**Page text**
[Start of Attachment]
The bright, bitter, and aromatic India pale ales of California sparked an infatuation with hops that emanated across the craft-beer landscape and developed into the modern IPA style.

John M. Verive Jul 22, 2017 - 12 min read

The IPAs of California Primary Image

While the India Pale Ale wasn’t born in California, it was reinvented in the Golden State. From Anchor Brewing to New Albion Brewing Co. to Sierra Nevada, the first generation of modern craft brewers found a niche adapting the strong, hoppy British pale ales into a streamlined vehicle for delivering the essence of New World hops. Brewers simplified the malt bills, experimented with diverse hops varieties, and created new processes and equipment for imbuing brews with hops character. These bright, bitter, and aromatic ales sparked an infatuation with hops that emanated across the craft-beer landscape and developed into the modern IPA style.
[End of Attachment]
**Listed entries**
[Start of Attachment]
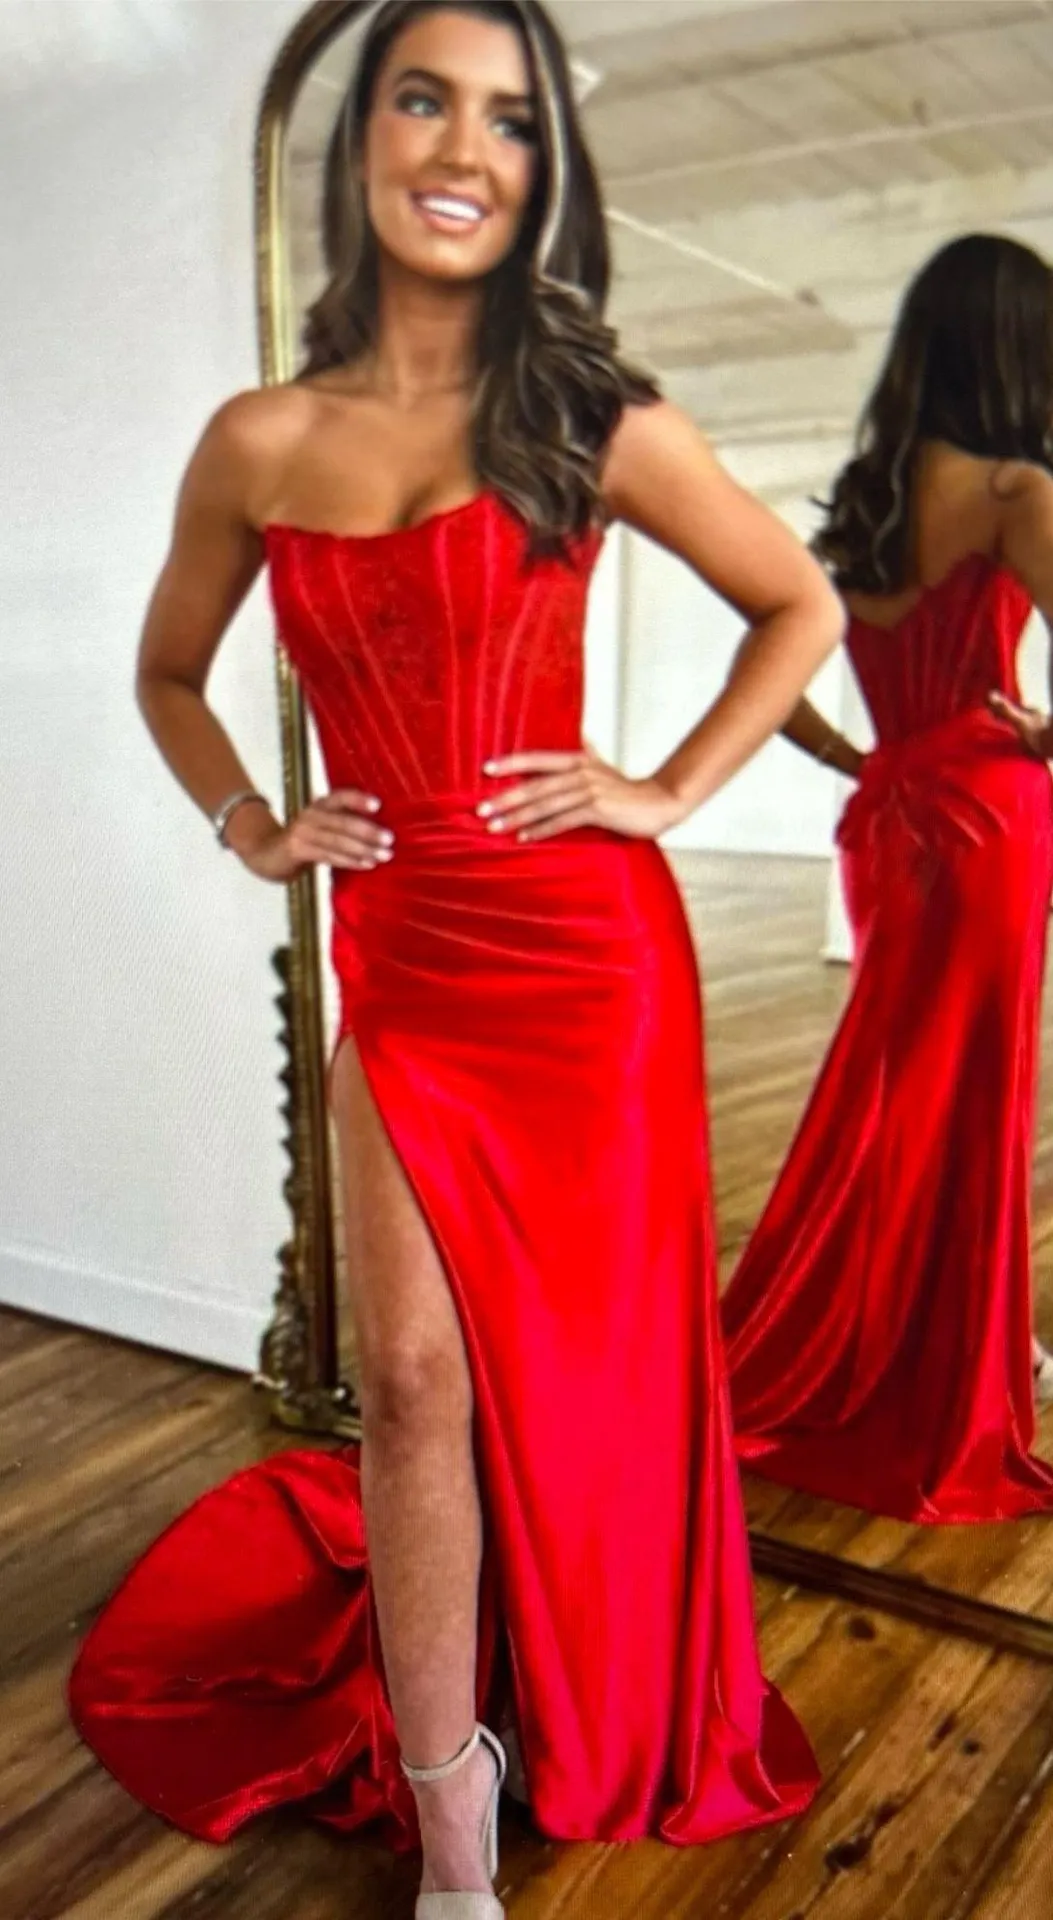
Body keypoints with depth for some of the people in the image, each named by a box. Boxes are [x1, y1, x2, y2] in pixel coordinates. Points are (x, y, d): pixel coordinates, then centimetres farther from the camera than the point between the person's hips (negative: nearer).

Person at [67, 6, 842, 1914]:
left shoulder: (593, 421, -1)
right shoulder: (258, 444, 4)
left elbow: (798, 606, 10)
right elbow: (168, 673, 20)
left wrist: (670, 790, 1)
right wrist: (251, 829, 5)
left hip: (584, 945, -1)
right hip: (396, 959, 2)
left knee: (583, 1355, 11)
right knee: (409, 1373, 1)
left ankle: (599, 1727, 40)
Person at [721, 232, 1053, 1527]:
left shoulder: (862, 498, 10)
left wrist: (858, 761, 12)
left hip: (891, 820, 7)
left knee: (897, 1093, 18)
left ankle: (836, 1362, 33)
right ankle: (939, 1389, 19)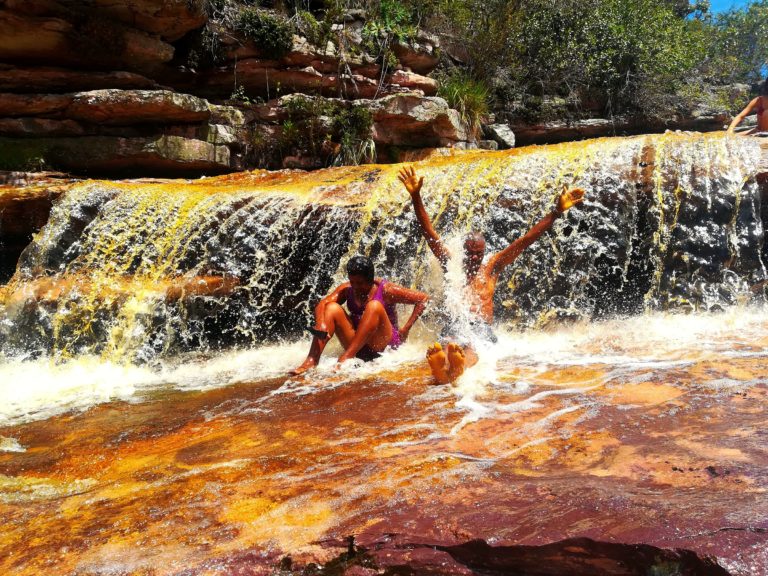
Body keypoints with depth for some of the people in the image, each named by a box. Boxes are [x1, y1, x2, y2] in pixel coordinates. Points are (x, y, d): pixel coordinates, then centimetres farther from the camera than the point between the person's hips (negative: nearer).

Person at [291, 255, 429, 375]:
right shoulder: (346, 289, 2)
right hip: (357, 347, 4)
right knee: (333, 308, -15)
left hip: (384, 344, -4)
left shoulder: (385, 290, -9)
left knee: (374, 306, -29)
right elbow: (321, 304, -12)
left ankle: (345, 358, -40)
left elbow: (423, 298, -9)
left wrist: (406, 328, -12)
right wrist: (321, 325, -34)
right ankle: (312, 360, -31)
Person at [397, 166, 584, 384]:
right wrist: (415, 197, 8)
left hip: (484, 330, 0)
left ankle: (456, 368, -77)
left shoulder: (492, 267, 24)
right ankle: (444, 367, -77)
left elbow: (526, 239, 19)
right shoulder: (452, 265, 23)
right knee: (455, 340, -41)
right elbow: (428, 232, 16)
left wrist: (557, 211, 14)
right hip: (455, 326, 0)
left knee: (470, 349, -40)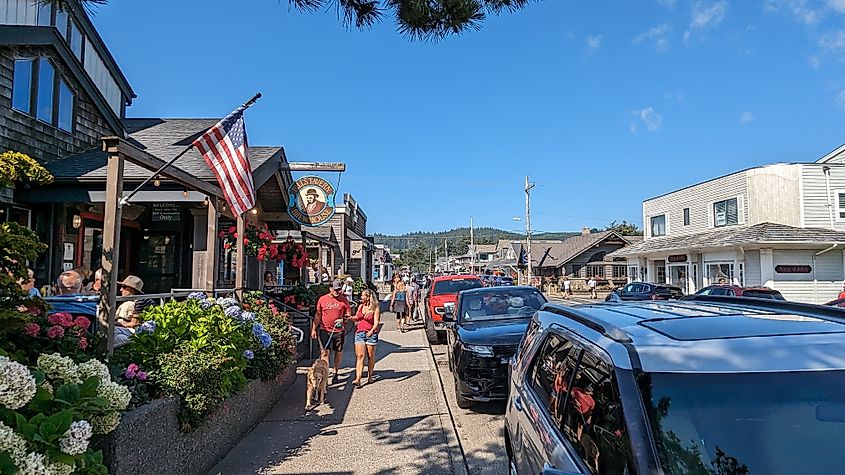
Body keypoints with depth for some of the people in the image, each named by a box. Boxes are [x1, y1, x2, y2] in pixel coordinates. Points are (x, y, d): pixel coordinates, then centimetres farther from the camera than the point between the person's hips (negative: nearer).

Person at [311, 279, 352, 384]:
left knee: (339, 353, 11)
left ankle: (335, 373, 28)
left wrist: (343, 320, -15)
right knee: (325, 353, -9)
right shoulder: (322, 299, 2)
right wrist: (314, 329, 5)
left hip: (339, 331, 1)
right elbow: (318, 315, 8)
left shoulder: (343, 300, 2)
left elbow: (349, 314, 6)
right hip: (325, 330, -1)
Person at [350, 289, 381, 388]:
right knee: (360, 356, -7)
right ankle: (358, 379, -15)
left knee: (370, 356, 9)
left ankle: (370, 376, 25)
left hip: (371, 334, -3)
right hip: (359, 332, 3)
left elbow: (376, 322, -10)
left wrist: (371, 331, -25)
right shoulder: (361, 306, 11)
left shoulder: (375, 308, -4)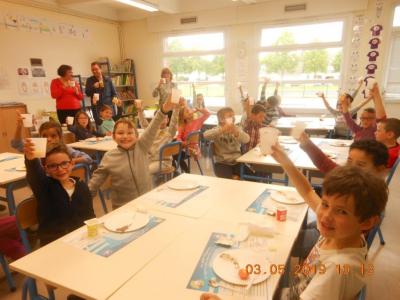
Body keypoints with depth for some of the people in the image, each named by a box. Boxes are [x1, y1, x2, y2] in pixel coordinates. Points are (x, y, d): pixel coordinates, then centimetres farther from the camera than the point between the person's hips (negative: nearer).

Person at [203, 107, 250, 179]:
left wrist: (237, 133, -32)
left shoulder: (237, 129, 8)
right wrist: (221, 130, -36)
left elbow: (247, 139, -11)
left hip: (237, 161, 3)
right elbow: (206, 135, -21)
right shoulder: (217, 130, 0)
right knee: (229, 180, -24)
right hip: (222, 163, -3)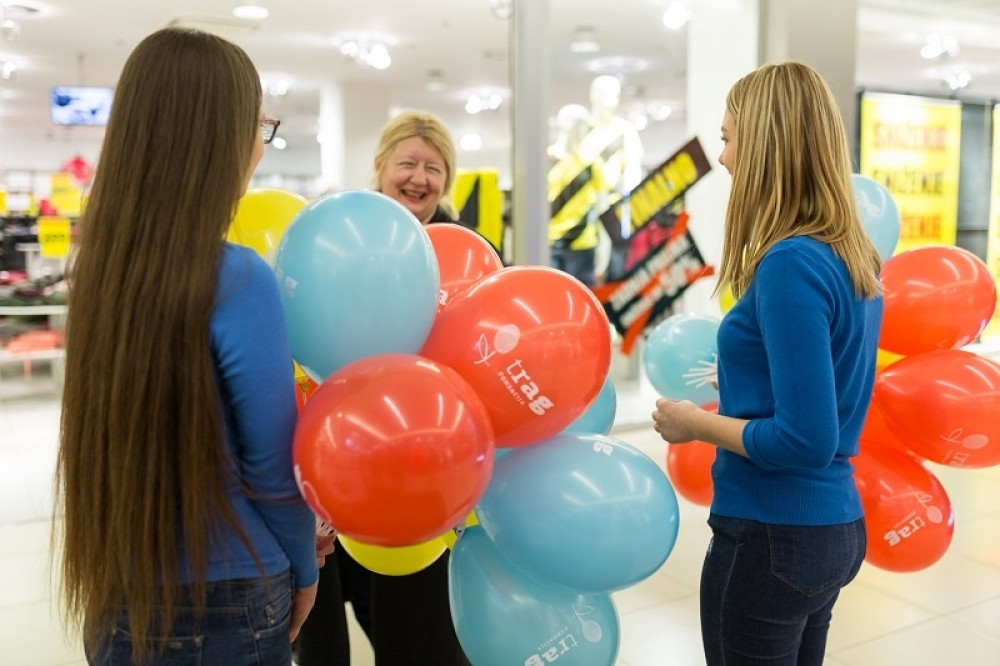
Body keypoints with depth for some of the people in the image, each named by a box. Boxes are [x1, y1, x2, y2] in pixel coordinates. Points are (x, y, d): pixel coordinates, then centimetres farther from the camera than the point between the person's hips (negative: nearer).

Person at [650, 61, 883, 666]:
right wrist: (744, 384, 18)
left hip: (774, 535, -8)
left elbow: (806, 441, -24)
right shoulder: (853, 256, 5)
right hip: (835, 526, 9)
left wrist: (697, 424, -12)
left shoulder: (791, 263, -22)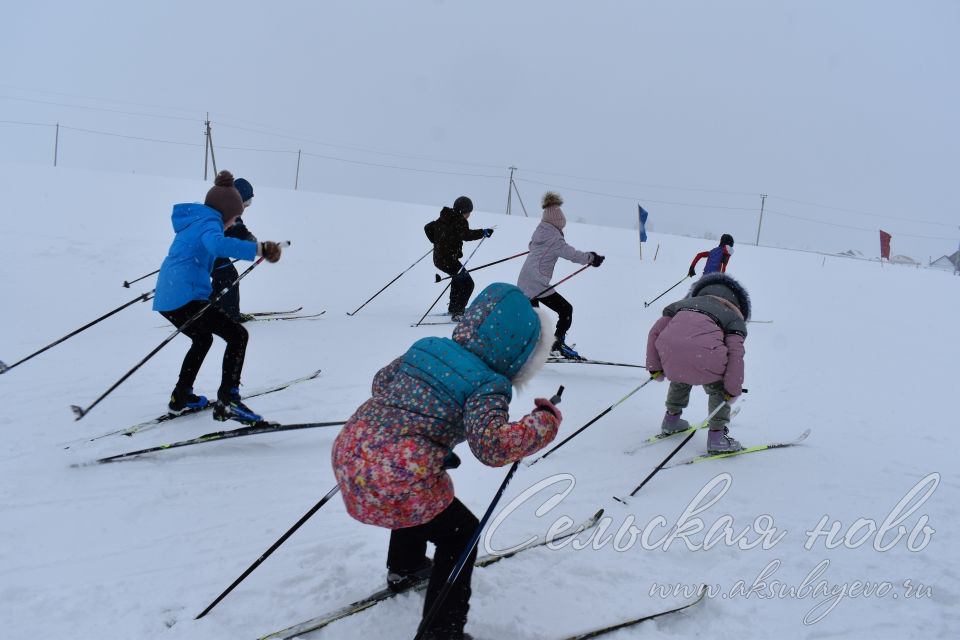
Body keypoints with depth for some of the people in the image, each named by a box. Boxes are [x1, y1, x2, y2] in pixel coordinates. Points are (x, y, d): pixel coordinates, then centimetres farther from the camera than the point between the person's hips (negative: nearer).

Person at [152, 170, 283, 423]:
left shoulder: (193, 221, 21)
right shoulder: (208, 222, -7)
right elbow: (218, 244, -33)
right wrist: (259, 249, -39)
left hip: (166, 298, 10)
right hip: (185, 297, -10)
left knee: (203, 339, 30)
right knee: (237, 335, -3)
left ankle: (181, 397, 33)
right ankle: (227, 402, -11)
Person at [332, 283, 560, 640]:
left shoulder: (426, 347, 11)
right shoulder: (488, 387, -8)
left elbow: (381, 382, 23)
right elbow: (492, 446, -22)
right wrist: (546, 422, -10)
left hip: (348, 453, 8)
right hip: (397, 481, -8)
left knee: (421, 498, 37)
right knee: (461, 534, 16)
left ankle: (403, 569, 59)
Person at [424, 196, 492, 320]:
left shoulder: (444, 218, 13)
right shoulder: (459, 221, -13)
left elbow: (428, 228, 19)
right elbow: (466, 234, -29)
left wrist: (436, 241, 27)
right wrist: (483, 232, -24)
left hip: (438, 258, 10)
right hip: (448, 260, -10)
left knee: (458, 278, 31)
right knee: (467, 283, -6)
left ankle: (453, 308, 39)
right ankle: (457, 312, -15)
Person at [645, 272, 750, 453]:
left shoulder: (686, 303, 36)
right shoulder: (734, 317, 25)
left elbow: (655, 332, 28)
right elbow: (735, 352, 7)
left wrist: (654, 367, 32)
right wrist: (734, 390, 12)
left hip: (669, 349, 4)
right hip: (703, 352, -4)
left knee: (681, 376, 36)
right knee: (718, 388, 24)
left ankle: (671, 418, 46)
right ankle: (717, 435, 18)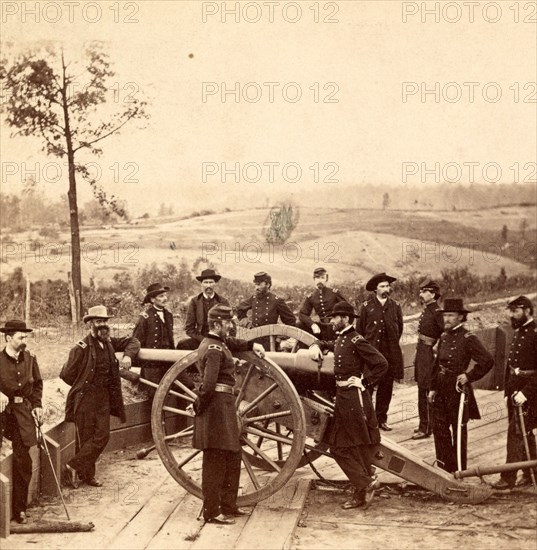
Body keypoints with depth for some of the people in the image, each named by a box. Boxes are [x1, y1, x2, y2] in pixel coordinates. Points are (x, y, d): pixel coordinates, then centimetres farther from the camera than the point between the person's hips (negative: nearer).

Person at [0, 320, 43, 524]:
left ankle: (19, 508, 13)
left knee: (22, 460, 4)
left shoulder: (29, 358, 6)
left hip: (23, 410, 4)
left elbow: (37, 384, 18)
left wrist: (37, 405, 8)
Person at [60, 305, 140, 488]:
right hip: (85, 398, -7)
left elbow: (132, 342, 17)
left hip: (104, 397, 7)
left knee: (102, 436, 6)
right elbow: (66, 375, -12)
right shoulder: (82, 348, -16)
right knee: (86, 438, -2)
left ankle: (87, 474, 18)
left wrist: (128, 355, -3)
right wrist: (83, 386, 2)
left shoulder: (109, 343, 5)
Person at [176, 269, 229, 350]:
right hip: (199, 340, 0)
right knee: (182, 344, -29)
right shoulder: (194, 301, 6)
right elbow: (189, 328, 3)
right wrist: (203, 339, -10)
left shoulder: (223, 302, 6)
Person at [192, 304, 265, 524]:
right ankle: (211, 512, 4)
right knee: (215, 461, -3)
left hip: (223, 406, 11)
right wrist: (200, 407, -14)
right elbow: (208, 383, -25)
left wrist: (252, 345, 21)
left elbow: (232, 343, 36)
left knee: (232, 458, 17)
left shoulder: (218, 343, 14)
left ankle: (228, 505, 26)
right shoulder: (214, 349, -18)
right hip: (217, 405, -11)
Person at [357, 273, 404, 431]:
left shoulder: (395, 306, 8)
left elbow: (400, 328, 18)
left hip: (390, 352, 3)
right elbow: (359, 329, 6)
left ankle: (381, 418, 15)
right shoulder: (366, 306, 0)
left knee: (386, 386, 6)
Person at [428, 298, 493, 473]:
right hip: (441, 390, 7)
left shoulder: (468, 338, -12)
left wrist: (469, 376, -16)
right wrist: (433, 388, 11)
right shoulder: (444, 337, 10)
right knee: (439, 428, 12)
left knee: (459, 430, 3)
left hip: (458, 389, -7)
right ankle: (444, 465, 24)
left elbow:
[End of Attachment]
**Exercise set**
1. Condense the paragraph of the California IPA article that begins "While the India Pale Ale wasn't born in California" into a short bulleted list that keeps its main facts.
2. Answer these questions using the California IPA article:
(a) On what date was the piece published?
(b) Which three breweries are named as part of the first generation of modern craft brewers?
(c) What three things did brewers do to give their beers hop character?
3. Write a continuation of the California IPA article, beginning immediately after its final sentence.
The items are not required for any of this work.

**Replies**
1.
- The India Pale Ale did not originate in California, but it was reinvented there.
- First-generation modern craft brewers such as Anchor Brewing, New Albion Brewing Co., and Sierra Nevada adapted strong, hoppy British pale ales to showcase New World hops.
- They simplified malt bills, experimented with diverse hop varieties, and developed new processes and equipment to give their beers hop character.
- These bright, bitter, and aromatic ales sparked an infatuation with hops that spread across craft beer and developed into the modern IPA style.

2.
(a) July 22, 2017.
(b) Anchor Brewing, New Albion Brewing Co., and Sierra Nevada.
(c) They simplified the malt bills, experimented with diverse hop varieties, and created new processes and equipment.

3.
Understated Malt, New Hops

The rise of the IPA (an offshoot of the American pale ale style) to craft-beer prominence began forty years ago. In 1975, Anchor Brewing was struggling against the tide of American Light Lager and determined to keep their novel brewing techniques and unique ales flowing. They had introduced Anchor Porter in 1973 and wanted to follow that beer up with an American take on a British pale ale to commemorate the 200th anniversary of Paul Revere’s Ride. “We learned about the Cascade hops variety from a hops-grower friend,” says Anchor’s veteran Brewmaster Mark Carpenter. “It was a new hops at the time, and no one was really using it as an aroma hops.”

Anchor’s iconoclastic owner, Fritz Maytag, paired that pungent new hops variety with dry-hopping techniques he adapted from those learned during a research trip to England—Carpenter says that at the time, Anchor was the only American brewery to dry hop their ales. The distinctive Cascade character was underlined with an understated malt flavor, and Liberty Ale would unexpectedly become a template for the first modern craft beers. But it wasn’t an instant success.